ACTION ITEM A — Copy the stretch from "The Florida State" through "disparity particularly stark." from the passage on executive pay at Palo Alto Networks.
┄┄┄┄┄┄┄┄┄┄
The persistent opposition reflects specific structural concerns rather than a blanket objection to high pay. The proxy advisory firm Institutional Shareholder Services has recommended that investors vote against Palo Alto Networks’ compensation packages in all but three of the past 11 fiscal years, warning that an “unmitigated pay-for-performance misalignment exists” and that Arora’s target compensation was nearly twice that of peers. Glass Lewis urged rejection in the last three fiscal years.

The Florida State Board of Administration, which oversees investments for the retirement fund of public employees, has been particularly vocal. Michael McCauley, senior officer for investment programmes and governance, cited “insufficiently challenging goals” within the pay packages and “weak” links between actual payouts and shareholder returns. The question of how corporate wealth is distributed between executives and workers is not unique to Palo Alto Networks, but the company’s CEO-to-worker pay ratio of 442 to 1, against a US corporate average of 281 to 1, makes the disparity particularly stark.

The company’s “moonshot” pay structure is part of the problem. Palo Alto Networks ties big payouts to gains in revenue, profitability, and other financial metrics, with maximum payouts set at four times the target (reduced from six times after shareholder pushback). Brian Bueno of Farient Advisors called this “very unusual,” noting that most companies cap performance-based stock awards at two times the target.
┄┄┄┄┄┄┄┄┄┄
ACTION ITEM B — Turn every line of the listing below into a string in a JSON list, one string per line. Skip blank lines and leave out the pictures.

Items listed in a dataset
┄┄┄┄┄┄┄┄┄┄
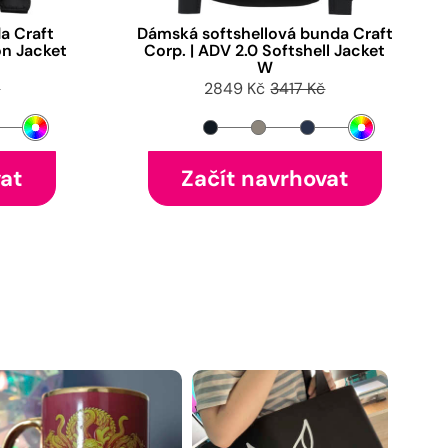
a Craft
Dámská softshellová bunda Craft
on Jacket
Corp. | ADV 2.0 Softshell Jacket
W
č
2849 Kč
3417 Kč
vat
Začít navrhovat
┄┄┄┄┄┄┄┄┄┄
ANSWER SECTION A —
The Florida State Board of Administration, which oversees investments for the retirement fund of public employees, has been particularly vocal. Michael McCauley, senior officer for investment programmes and governance, cited “insufficiently challenging goals” within the pay packages and “weak” links between actual payouts and shareholder returns. The question of how corporate wealth is distributed between executives and workers is not unique to Palo Alto Networks, but the company’s CEO-to-worker pay ratio of 442 to 1, against a US corporate average of 281 to 1, makes the disparity particularly stark.

ANSWER SECTION B —
[
  "a Craft",
  "Dámská softshellová bunda Craft",
  "on Jacket",
  "Corp. | ADV 2.0 Softshell Jacket",
  "W",
  "č",
  "2849 Kč",
  "3417 Kč",
  "vat",
  "Začít navrhovat"
]